John Killian, Butch Ramirez, Bill Singleton, and I used that stretch of road to really shoot some great action images. The eagles would work over some of the fish that were along the pond edge, then cycle out and around, providing us with dramatic arrival and departure images. The passing storm fronts with their high winds would ground the eagles around the marsh – sometimes a dozen or more would be parked along the marsh/field borders in groups only 100-200 yards off the road.
When the winds relented the eagles, northern harriers, American kestrels, and the occasional barn owl would begin hunting again, sometimes in excellent light.
When we drove out in the pre-dawn light mice would run across the road, testifying to the food available to the hawks, owls, and falcons. We even encountered a short-tailed weasel in his white winter coat (ermine), though his appearance was so brief we weren’t able to capture any images of him. They are fairly common out in Farmington WMA, and most of the Rocky Mountains. I’ve seen them in Yellowstone and the Grand Tetons, while my only shots of one was farther south on the west side of Utah Lake, near Provo.

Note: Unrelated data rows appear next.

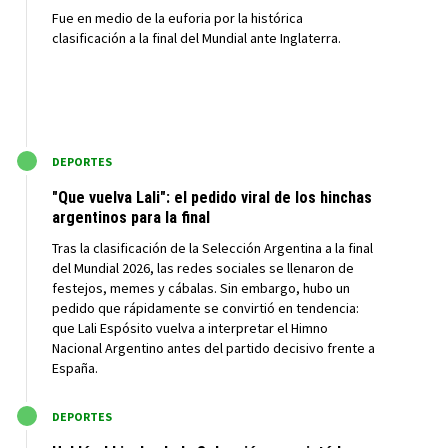
Fue en medio de la euforia por la histórica
clasificación a la final del Mundial ante Inglaterra.
M
DEPORTES
"Que vuelva Lali": el pedido viral de los hinchas
argentinos para la final
Tras la clasificación de la Selección Argentina a la final
del Mundial 2026, las redes sociales se llenaron de
festejos, memes y cábalas. Sin embargo, hubo un
pedido que rápidamente se convirtió en tendencia:
que Lali Espósito vuelva a interpretar el Himno
Nacional Argentino antes del partido decisivo frente a
España.
M
DEPORTES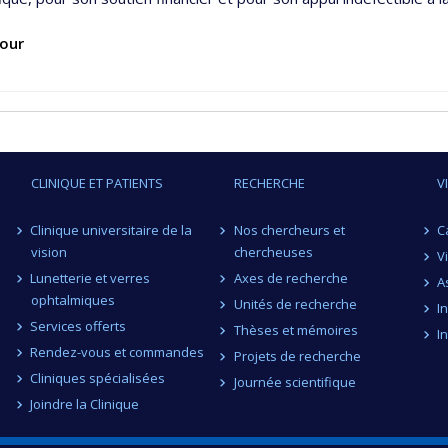
our
CLINIQUE ET PATIENTS
RECHERCHE
V
Clinique universitaire de la
Nos chercheurs et
C
vision
chercheuses
V
Lunetterie et verres
Axes de recherche
A
ophtalmiques
Unités de recherche
I
Services offerts
Thèses et mémoires
I
Rendez-vous et commandes
Projets de recherche
Cliniques spécialisées
Journée scientifique
Joindre la Clinique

After shooting in the morning we headed out to Antelope Island State Park to see if any larger animals would present themselves to us. We photographed a nice pronghorn buck and saw a number of large mule deer bucks on a hillside a few hundred yards off the road. Coyotes hunting in the distance and a lone Chukar crossed our paths – but no great shots.
We spent the afternoons back at Farmington Bay photographing the always difficult to shoot northern harriers as they hunted the meadows paralleling the main road. With a stiff breeze blowing the harriers had an easy time flying into the wind – almost hovering – as they banked and floated along – always scanning down into the grass for the next mouse.
The colors of the male (lots of white) and female harriers (lots of brown) are so different that many people think they are different species – with the band of white at the beginning of their tail feathers showing they are the same hawk. Like most wildlife shoots, you take everything the animals/birds, weather, or circumstances will give you – and we did.